[Data records Boundary: Start]

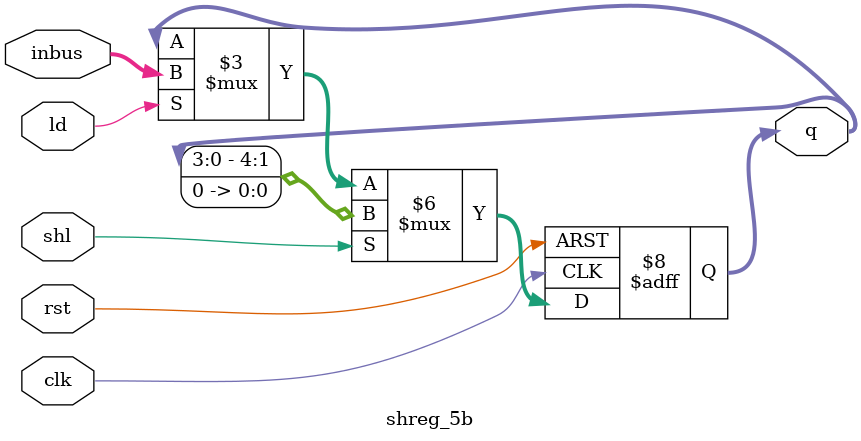
<source format=v>
module shreg_5b (input clk, rst, shl, ld, input [4:0] inbus, output reg [4:0] q);
    always @(posedge clk, posedge rst) begin
        if (rst) q <= 0;
        else if (shl) q <= q << 1;
        else if (ld) q <= inbus;
        end
endmodule


</source>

[Data records Boundary: End]

Problem description :: A verbatim copy of the data, with all pictures omitted, is the required output.

Response to this exercise ::
<source format=v>
module shreg_5b (input clk, rst, shl, ld, input [4:0] inbus, output reg [4:0] q);
    always @(posedge clk, posedge rst) begin
        if (rst) q <= 0;
        else if (shl) q <= q << 1;
        else if (ld) q <= inbus;
        end
endmodule


</source>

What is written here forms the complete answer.